Give the records again exactly as written. Leave out the pictures.

■ RECORDS ■
*** Begin section ***

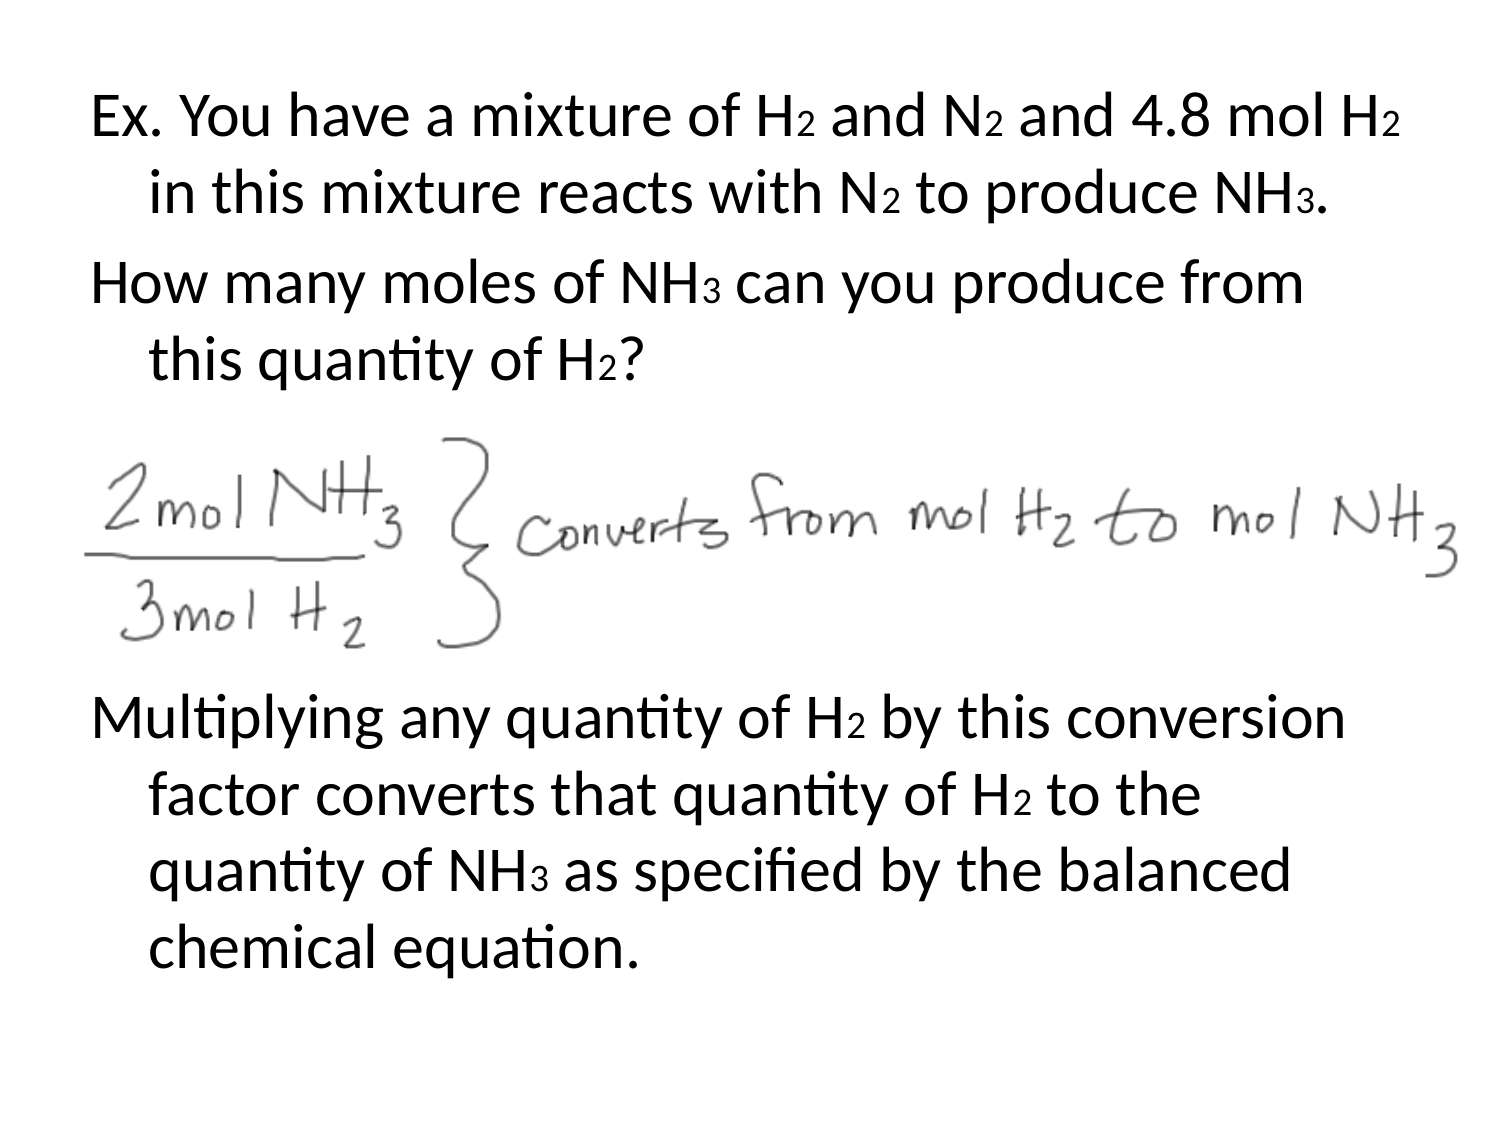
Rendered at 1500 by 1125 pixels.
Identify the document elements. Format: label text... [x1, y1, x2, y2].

list Ex. You have a mixture of H2 and N2 and 4.8 mol H2 in this mixture reacts with N2 to produce NH3. How many moles of NH3 can you produce from this quantity of H2? Multiplying any quantity of H2 by this conversion factor converts that quantity of H2 to the quantity of NH3 as specified by the balanced chemical equation. [75, 65, 1425, 412]
picture [0, 413, 1500, 686]
list Ex. You have a mixture of H2 and N2 and 4.8 mol H2 in this mixture reacts with N2 to produce NH3. How many moles of NH3 can you produce from this quantity of H2? Multiplying any quantity of H2 by this conversion factor converts that quantity of H2 to the quantity of NH3 as specified by the balanced chemical equation. [75, 693, 1425, 1005]
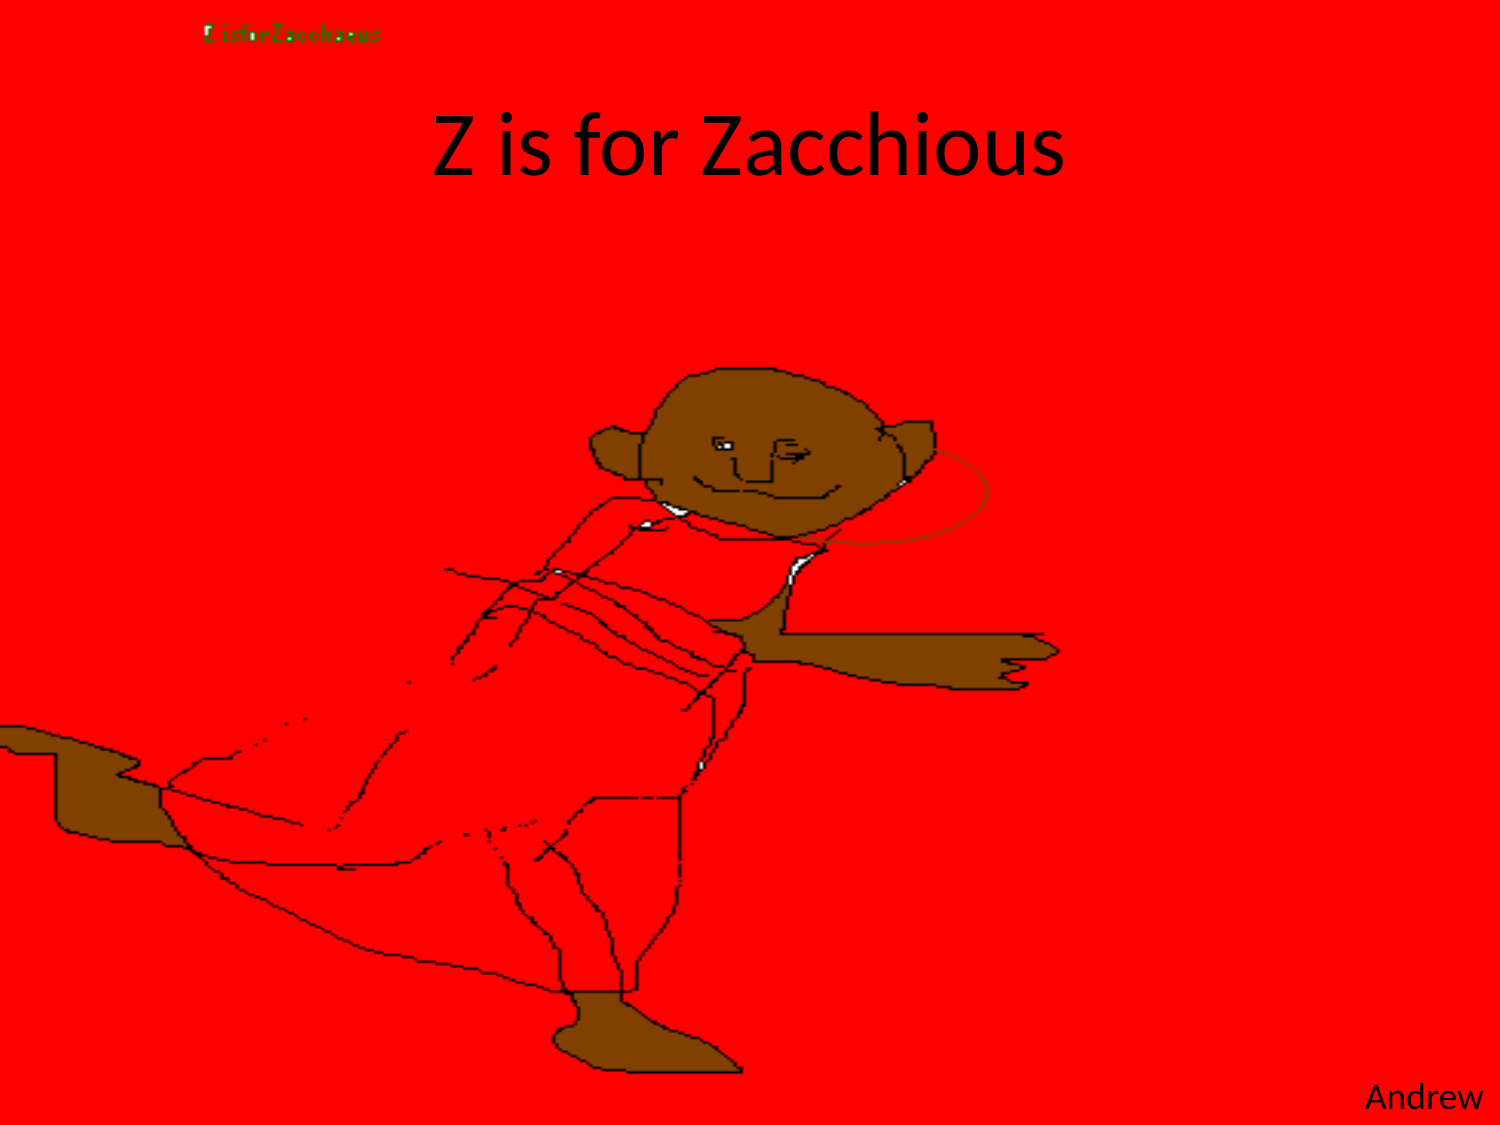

*** End section ***

■ RESPONSE TO THIS EXERCISE ■
Rendered at 1500 by 1125 pixels.
Identify the document elements. Format: label text... [x1, y1, x2, y2].

list Ex. You have a mixture of H2 and N2 and 4.8 mol H2 in this mixture reacts with N2 to produce NH3. How many moles of NH3 can you produce from this quantity of H2? Multiplying any quantity of H2 by this conversion factor converts that quantity of H2 to the quantity of NH3 as specified by the balanced chemical equation. [75, 65, 1425, 412]
picture [0, 413, 1500, 686]
list Ex. You have a mixture of H2 and N2 and 4.8 mol H2 in this mixture reacts with N2 to produce NH3. How many moles of NH3 can you produce from this quantity of H2? Multiplying any quantity of H2 by this conversion factor converts that quantity of H2 to the quantity of NH3 as specified by the balanced chemical equation. [75, 693, 1425, 1005]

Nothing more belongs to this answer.